In the second quarter, significant events around the world masked anemic capital market returns. Riskier asset classes showed mixed performance this quarter. U.S. stocks, as measured by the Standard & Poor’s 500 Index, closed up 0.3 percent, bringing its total return to 1.2 percent for 2015. Developed international stocks closed up 0.8 percent, building on a strong first quarter. Commodities turned in a positive 4.7 percent, reversing recent losses, but public real estate fell more than 9 percent, erasing its first quarter gains.
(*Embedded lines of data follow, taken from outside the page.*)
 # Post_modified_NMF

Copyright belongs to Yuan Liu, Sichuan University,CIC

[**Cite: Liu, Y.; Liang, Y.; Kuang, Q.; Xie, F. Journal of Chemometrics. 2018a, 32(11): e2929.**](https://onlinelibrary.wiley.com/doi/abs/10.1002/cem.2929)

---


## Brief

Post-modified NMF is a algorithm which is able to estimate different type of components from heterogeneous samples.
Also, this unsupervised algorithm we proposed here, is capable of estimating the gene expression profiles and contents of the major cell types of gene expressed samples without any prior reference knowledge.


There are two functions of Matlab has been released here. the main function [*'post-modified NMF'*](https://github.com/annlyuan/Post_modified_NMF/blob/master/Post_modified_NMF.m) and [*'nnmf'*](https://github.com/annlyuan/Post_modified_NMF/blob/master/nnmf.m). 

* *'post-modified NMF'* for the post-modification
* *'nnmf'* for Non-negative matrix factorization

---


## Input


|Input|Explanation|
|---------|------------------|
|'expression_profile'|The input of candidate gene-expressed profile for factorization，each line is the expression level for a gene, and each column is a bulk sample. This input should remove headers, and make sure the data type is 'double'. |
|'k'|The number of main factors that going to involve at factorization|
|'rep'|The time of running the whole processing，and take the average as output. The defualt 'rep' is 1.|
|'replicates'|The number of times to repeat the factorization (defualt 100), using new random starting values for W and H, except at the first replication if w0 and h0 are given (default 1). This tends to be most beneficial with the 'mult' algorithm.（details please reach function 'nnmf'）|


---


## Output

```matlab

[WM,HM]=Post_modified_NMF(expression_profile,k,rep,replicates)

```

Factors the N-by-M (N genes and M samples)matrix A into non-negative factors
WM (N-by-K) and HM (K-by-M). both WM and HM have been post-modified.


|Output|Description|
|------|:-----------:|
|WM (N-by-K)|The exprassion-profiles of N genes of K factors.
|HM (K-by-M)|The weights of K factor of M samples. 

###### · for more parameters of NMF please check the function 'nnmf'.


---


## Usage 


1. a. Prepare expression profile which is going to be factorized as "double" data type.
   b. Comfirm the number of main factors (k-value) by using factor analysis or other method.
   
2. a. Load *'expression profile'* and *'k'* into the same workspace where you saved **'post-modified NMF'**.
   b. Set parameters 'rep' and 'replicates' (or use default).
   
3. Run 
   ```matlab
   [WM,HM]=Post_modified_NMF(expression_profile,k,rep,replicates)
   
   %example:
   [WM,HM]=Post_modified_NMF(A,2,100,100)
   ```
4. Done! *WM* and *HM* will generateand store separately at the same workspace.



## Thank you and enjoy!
Bonds’ weakness was a major story in the second quarter. The Barclays Capital U.S. Aggregate Bond Index fell 1.7 percent, the largest quarterly drop for bonds in two years and the second largest quarterly decline in the past eleven years. Weakness centered in government securities. Longer-maturity Treasurys, bonds with at least 30-year maturities, fell more than 10 percent after a strong first quarter. Mid-year, high yield, emerging market, and inflation-protected bonds are leading bond market returns.
Central bank activity continues to dominate the investment landscape. All eyes are on the U.S. Federal Reserve, which has maintained low interest rates despite an improving economy and rebounding labor growth. Some worry that U.S. consumers will face inflation if the Fed keeps borrowing costs too low during an economic resurgence. Meanwhile, higher interest rates have clear implications for bond investors (since yields move inversely to prices). Some of the second quarter’s weakness is in anticipation of the Fed raising rates later this year or early next year.
One issue holding the Federal Reserve back from stepping up interest rates too soon is questionable economic growth abroad. Europe, long mired in slow growth due to weak productivity and inflexible labor laws, has seen economic improvement thanks to a European Central Bank stimulus program. Yet, political instability, most recently in Greece, has hampered that improvement; Greece failed to pay back its creditors for bailout funds due at the end of June. It is unclear if the Greek drama is isolated or if it will become a broader
European problem. Regardless, the U.S. does not want to see Europe, one of its largest trading partners, hold back on spending due to economic uncertainty.
Asia is also a wildcard. The Japanese central bank is attempting to stimulate its economy and evidence suggests it is working, but many question the sustainability of recent gains. Meanwhile, China’s economy is slowing from its mid-2000s growth trajectory, and parts of its stock market have been lower in recent months. As in Japan, China’s central bankers are attempting to stoke consumer demand through stimulus measures, but sustainability remains a question.
We continue to expect a low-return environment for most traditional asset classes. Global interest rates are close to all-time lows and global stocks have hovered near record highs. Valuations are not extreme but, in many areas, equities are fairly valued. We see several parts of the capital markets where patient investors can earn solid returns, but believe we could see more periods of significant news where asset classes don’t do much. We remain “glass half full” with respect to asset class returns; investors may have to adjust to a sluggish period where interest rates drift higher and other asset classes search for direction in a central-bank-driven world.